Soros has spent $50 million getting the group INET (Institute for New Economic Thinking) to throw a remake of the famous Bretton Woods conference held near the end of World War II. This conference begins April 8 and Soros’s goal is to “establish new international rules” and “reform the currency system.” It’s all according to a plan laid out in a Nov. 4, 2009, Soros op-ed calling for “a grand bargain that rearranges the entire financial order.”
Of course it’s gotten little press, despite having eight separate journalists on the list of 90 speakers. That list includes six from The Financial Times, which hasn’t mentioned INET since November.
Though the Soros-funded INET keeps adding new speakers, more than two-thirds of those are still connected directly to George Soros. Some of the newer additions are also blatantly liberal, in case there was any doubt about the nature of the event.
A few of the new additions include:
- Brad DeLong, professor of Economics, University of California at Berkeley. DeLong is both a prominent liberal economist and a perennial defender of Soros. DeLong even went so far as to connect criticism of Soros with anti-Semitism, calling one graphic from “The O’Reilly Factor,” the “Protocols of the Elders of George Soros.” According to DeLong’s own blog, INET funds the Berkeley economics department for $1.25 million. “The University of California, Berkeley's Department of Economics is the recipient of a $1.25 million grant from the Institute for New Economic Thinking (INET) to develop a Berkeley Economic History Laboratory. The new lab will train economists to be more historically literate so they can better contribute to policy debates ... The award is the largest of 30 first round grants announced recently by the institute.”
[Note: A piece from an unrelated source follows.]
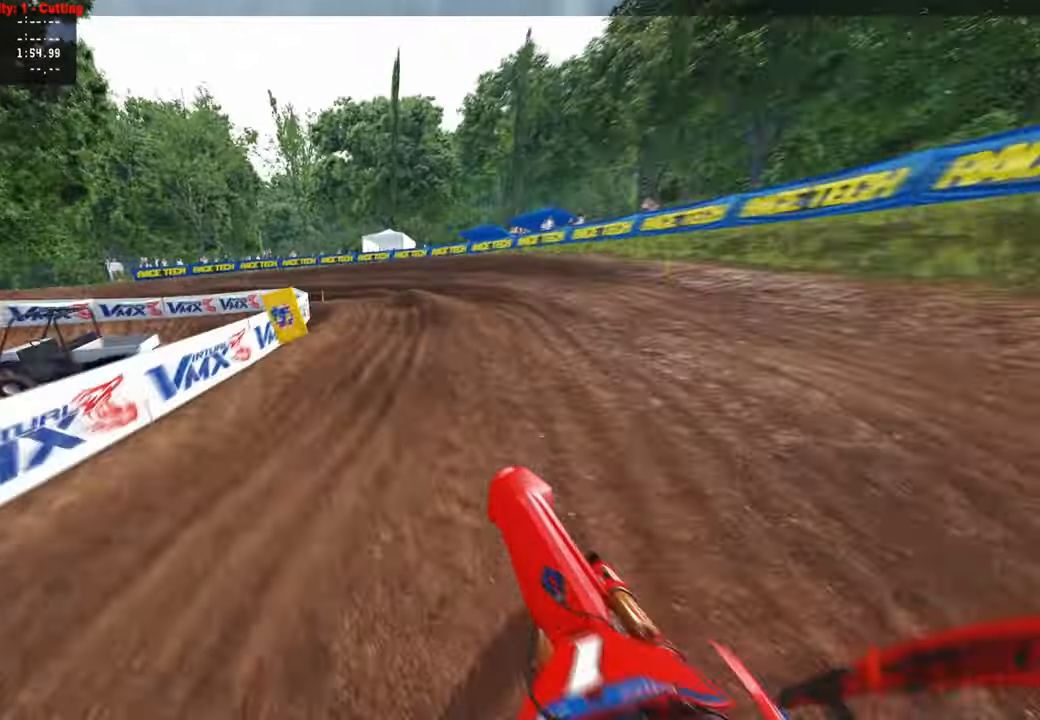
{"buttons": [], "left_stick": "up-left", "right_stick": "right", "events": [[84, "R2", "up"], [217, "R2", "down"], [284, "R2", "up"], [367, "right_stick", "right"]]}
- Wendy Carlin, professor of Economics, University College London, is yet another speaker connected directly to INET, which is sponsoring the conference with Soros funding. Carlin is a member of the advisory board.
- Barry C. Lynn, the director of the Markets, Enterprise, and Resiliency Initiative, and a senior fellow at the Soros-funded New America Foundation, a liberal think tank.
- Wolfgang Munchau, co-founder and president of Eurointelligence ASBL. He is also an associate editor of the Financial Times. He serves on the board of the European Council on Foreign Relations with George Soros.
- Paul Blustein, who focuses on trade and international economic policy for the Soros-funded Brookings Institute, also worked as a reporter for the Washington Post.
With just over a week to go until Soros’ new Bretton Woods conference, Fox News remains the only major media outlet to cover this event.